▶ Brief
Among the entries that follow, tally the lines with the string "launch". Give no more than the number.
'''
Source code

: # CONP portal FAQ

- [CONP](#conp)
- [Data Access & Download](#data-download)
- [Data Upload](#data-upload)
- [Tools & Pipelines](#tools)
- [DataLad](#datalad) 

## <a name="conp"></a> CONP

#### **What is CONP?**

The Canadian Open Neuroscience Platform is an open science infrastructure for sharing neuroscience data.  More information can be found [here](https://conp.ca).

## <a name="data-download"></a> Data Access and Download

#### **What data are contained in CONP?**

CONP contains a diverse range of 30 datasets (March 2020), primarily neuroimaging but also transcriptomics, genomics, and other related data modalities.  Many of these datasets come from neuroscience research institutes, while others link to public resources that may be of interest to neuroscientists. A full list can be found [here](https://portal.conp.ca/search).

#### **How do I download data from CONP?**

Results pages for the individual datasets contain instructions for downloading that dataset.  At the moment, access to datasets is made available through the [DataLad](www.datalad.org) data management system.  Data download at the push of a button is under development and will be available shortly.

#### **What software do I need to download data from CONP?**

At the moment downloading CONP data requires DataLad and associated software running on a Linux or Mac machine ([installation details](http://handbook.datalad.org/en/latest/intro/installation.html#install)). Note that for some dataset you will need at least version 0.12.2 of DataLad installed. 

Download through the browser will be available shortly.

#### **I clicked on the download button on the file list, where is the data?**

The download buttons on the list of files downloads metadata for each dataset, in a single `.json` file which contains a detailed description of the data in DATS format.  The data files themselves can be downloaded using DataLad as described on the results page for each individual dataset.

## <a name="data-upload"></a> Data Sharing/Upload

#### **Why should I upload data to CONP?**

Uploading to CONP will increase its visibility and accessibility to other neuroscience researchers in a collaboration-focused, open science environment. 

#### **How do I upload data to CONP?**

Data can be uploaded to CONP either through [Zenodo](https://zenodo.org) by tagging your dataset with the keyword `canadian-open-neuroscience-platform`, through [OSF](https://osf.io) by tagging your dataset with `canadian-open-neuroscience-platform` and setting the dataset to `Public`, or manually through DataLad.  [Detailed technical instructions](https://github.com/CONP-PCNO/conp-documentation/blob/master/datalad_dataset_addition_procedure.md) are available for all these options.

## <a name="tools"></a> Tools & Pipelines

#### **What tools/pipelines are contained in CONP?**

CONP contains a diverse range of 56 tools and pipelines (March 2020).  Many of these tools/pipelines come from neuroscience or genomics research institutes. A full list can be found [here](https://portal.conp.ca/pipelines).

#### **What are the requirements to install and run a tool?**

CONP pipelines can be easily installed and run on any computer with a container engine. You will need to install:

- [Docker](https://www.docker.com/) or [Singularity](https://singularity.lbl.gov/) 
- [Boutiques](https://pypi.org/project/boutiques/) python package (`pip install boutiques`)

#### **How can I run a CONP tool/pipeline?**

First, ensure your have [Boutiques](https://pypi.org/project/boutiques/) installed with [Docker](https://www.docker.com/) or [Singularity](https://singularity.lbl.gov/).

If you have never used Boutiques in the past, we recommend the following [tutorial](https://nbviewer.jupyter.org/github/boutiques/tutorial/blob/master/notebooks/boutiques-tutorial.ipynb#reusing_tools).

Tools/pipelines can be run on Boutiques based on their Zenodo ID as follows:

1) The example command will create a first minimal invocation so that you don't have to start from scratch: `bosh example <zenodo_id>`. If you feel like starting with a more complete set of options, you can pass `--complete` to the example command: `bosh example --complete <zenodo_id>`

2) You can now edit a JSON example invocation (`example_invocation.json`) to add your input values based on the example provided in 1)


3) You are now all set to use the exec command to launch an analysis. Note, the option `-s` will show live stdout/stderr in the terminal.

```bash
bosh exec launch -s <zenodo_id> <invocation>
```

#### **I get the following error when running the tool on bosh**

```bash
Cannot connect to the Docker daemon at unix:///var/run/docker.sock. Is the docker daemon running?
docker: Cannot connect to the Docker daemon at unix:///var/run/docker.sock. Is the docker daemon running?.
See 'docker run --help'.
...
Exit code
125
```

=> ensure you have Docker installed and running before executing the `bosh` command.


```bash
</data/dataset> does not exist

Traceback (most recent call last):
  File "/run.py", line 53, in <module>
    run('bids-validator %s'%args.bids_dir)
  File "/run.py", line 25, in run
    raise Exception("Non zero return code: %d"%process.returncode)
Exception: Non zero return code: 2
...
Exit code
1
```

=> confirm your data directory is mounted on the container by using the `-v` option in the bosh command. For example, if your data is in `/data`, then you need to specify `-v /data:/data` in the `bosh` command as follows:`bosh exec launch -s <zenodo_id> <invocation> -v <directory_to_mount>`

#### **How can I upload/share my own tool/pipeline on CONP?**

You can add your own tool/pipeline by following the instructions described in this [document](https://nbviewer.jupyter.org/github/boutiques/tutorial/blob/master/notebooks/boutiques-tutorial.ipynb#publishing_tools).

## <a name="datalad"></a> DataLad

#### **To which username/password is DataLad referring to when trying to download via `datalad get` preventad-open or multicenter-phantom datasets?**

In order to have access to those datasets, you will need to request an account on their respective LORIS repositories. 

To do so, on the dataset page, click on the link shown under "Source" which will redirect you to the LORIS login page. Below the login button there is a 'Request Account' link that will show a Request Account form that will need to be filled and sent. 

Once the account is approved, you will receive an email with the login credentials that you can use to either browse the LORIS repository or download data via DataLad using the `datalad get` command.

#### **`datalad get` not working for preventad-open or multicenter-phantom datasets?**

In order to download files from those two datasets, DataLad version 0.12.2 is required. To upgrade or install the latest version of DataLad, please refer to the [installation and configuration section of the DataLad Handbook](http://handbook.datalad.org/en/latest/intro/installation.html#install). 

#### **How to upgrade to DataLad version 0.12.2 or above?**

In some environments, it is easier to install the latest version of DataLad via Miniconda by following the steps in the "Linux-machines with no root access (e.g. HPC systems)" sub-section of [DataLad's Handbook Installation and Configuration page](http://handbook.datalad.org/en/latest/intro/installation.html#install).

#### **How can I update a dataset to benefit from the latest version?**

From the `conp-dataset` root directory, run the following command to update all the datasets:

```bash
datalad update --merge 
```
'''
'''
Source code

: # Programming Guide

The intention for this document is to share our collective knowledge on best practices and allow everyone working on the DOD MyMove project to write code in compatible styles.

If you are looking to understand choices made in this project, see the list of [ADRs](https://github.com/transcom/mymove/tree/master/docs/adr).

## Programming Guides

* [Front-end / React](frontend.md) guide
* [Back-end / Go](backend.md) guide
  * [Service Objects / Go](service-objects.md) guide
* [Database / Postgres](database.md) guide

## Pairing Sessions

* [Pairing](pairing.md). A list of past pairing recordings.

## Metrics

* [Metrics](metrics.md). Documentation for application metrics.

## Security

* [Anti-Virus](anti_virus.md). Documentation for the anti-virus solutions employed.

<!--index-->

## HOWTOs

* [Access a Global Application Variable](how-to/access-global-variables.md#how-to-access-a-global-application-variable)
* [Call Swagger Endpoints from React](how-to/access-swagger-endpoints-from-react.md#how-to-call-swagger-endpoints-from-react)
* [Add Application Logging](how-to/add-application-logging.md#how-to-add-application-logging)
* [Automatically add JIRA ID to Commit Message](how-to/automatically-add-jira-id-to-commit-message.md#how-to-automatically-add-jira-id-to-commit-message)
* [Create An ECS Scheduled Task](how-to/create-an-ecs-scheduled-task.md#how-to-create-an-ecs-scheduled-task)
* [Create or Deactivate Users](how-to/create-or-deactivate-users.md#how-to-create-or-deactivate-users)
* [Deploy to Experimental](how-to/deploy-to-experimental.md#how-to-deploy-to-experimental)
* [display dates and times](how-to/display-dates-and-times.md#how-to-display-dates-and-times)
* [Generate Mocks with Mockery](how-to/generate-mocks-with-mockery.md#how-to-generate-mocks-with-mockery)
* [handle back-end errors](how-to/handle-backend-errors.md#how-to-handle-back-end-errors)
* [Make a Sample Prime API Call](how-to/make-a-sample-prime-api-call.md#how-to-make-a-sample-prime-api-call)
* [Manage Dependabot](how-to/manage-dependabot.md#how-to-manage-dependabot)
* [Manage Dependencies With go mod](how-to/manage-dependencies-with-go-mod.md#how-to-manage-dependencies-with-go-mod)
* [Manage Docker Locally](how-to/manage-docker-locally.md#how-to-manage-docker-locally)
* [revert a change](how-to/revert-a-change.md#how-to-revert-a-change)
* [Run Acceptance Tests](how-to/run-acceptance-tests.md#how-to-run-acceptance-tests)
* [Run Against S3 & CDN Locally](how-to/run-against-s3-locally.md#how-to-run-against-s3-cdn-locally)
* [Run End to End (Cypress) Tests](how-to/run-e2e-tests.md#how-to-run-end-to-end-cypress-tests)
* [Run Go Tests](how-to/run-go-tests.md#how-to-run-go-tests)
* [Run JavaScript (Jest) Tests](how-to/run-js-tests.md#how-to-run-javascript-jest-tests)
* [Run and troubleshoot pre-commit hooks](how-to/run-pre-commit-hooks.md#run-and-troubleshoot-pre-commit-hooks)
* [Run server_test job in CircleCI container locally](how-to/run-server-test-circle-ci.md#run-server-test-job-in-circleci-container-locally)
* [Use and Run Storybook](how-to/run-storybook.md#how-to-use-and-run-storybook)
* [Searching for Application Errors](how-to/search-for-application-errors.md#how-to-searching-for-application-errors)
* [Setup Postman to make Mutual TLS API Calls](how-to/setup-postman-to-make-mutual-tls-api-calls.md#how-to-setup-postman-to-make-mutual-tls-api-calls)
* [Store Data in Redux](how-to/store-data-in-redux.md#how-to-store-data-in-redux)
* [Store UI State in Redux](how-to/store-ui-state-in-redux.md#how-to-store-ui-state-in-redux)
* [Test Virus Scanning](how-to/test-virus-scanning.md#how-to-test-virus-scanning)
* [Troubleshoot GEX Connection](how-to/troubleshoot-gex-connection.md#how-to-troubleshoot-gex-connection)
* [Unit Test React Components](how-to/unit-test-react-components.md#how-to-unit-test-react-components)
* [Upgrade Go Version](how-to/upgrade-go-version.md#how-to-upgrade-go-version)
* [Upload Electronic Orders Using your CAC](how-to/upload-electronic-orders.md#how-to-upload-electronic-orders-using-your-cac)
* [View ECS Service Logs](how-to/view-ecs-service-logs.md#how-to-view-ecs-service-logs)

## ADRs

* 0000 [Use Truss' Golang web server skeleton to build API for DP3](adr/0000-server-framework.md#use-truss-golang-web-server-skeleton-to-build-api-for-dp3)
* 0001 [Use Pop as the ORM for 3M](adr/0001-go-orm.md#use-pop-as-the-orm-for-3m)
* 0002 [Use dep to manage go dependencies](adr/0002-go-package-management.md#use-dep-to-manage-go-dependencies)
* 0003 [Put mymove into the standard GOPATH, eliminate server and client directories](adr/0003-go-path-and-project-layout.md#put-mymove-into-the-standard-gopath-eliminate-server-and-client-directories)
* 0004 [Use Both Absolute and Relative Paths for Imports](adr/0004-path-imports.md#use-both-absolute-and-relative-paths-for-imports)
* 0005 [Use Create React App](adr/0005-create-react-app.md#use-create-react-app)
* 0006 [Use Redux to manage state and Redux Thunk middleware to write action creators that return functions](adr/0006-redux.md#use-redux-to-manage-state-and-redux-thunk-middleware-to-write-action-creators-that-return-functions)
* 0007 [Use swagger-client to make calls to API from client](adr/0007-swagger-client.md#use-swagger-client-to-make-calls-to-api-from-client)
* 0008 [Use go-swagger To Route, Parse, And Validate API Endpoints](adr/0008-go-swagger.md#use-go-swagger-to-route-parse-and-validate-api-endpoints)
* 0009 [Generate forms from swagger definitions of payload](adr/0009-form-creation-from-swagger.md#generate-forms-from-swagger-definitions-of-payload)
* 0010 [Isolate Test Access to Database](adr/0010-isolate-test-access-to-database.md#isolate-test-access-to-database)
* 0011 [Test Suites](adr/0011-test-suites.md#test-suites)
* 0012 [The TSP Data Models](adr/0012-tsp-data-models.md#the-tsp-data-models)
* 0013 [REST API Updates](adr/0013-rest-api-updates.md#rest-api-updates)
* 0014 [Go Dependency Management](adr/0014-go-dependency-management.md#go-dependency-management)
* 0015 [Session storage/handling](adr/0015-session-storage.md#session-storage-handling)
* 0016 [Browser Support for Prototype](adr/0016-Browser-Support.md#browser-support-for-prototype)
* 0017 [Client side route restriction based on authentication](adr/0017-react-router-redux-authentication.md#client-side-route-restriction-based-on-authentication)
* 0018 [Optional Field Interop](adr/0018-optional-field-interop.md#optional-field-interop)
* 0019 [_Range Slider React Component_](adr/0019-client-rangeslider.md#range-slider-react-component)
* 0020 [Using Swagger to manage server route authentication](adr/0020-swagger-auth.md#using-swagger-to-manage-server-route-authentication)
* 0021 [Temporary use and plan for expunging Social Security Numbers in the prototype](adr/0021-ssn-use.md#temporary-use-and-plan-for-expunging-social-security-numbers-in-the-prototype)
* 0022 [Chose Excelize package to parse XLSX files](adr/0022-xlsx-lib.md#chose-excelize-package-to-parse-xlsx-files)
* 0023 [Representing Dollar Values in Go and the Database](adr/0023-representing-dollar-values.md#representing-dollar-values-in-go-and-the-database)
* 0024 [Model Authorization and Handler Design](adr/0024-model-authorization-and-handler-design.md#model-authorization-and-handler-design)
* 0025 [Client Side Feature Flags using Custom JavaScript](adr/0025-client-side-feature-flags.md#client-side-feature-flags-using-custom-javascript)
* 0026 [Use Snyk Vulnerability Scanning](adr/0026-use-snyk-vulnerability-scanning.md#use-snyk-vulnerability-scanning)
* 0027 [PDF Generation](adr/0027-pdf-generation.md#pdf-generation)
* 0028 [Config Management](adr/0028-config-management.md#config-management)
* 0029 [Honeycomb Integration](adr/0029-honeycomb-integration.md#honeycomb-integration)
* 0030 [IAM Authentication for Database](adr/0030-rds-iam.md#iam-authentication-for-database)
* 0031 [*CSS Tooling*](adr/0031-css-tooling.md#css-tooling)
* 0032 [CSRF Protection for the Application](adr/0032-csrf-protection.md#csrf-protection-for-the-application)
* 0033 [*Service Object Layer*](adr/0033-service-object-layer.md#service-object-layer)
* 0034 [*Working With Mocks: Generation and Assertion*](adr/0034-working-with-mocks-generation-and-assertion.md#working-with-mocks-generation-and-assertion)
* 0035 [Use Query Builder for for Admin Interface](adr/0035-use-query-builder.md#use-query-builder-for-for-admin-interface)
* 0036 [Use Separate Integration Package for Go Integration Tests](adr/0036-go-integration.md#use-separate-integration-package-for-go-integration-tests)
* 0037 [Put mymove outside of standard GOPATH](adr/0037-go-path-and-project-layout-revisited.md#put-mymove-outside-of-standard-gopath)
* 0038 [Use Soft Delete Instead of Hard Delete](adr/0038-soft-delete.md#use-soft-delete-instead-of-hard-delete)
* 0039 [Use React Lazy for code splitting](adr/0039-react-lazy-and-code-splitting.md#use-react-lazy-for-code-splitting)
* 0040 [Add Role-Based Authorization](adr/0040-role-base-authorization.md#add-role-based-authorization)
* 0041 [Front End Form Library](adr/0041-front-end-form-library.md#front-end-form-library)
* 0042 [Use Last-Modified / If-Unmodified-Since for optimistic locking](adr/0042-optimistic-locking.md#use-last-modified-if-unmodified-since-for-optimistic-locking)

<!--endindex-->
'''
▶ Worked solution
3